Düsseldorf. . Die Landesregierung verspricht, Gymnasiasten zu entlasten. Klappt das nicht, droht ein Debakel bei der Landtagswahl 2017. Alternativen sollen her.

Die SPD-Landtagsfraktion arbeitet an einem Plan B zum umstrittenen „Turbo-Abitur“. Falls die versprochenen Entlastungen für die achtjährige Gymnasialzeit (G8) im Laufe des Schuljahres 2015/16 nicht griffen, werde man über alternative Möglichkeiten nachdenken, kündigte Fraktionsvize Eva-Maria Voigt-Küppers am Dienstag überraschend an. „Wenn G8 scheitern sollte, haben wir Antworten, wie es weitergehen soll“, so Voigt-Küppers.

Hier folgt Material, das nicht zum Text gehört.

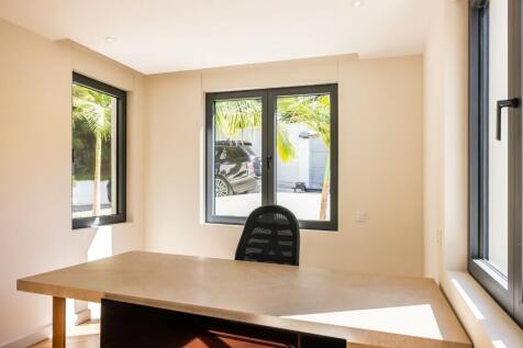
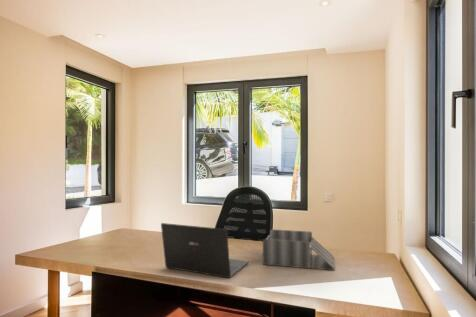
+ laptop [160,222,250,279]
+ desk organizer [262,228,336,272]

Die Regierungsfraktion von Ministerpräsidentin Hannelore Kraft (SPD) könne „nicht fünf Jahre die Hände in den Schoß legen“.

Bereits Ende August wollen die Bildungspolitiker der SPD bei einer Klausurtagung über mögliche Alternativen zum zwölfjährigen Abitur diskutieren. Der Blick in andere Bundesländer zeige, dass es Mischmodelle wie eine Wahlfreiheit zwischen G8 und G9 gebe oder eine Art „G achteinhalb“, sagte Voigt-Küppers.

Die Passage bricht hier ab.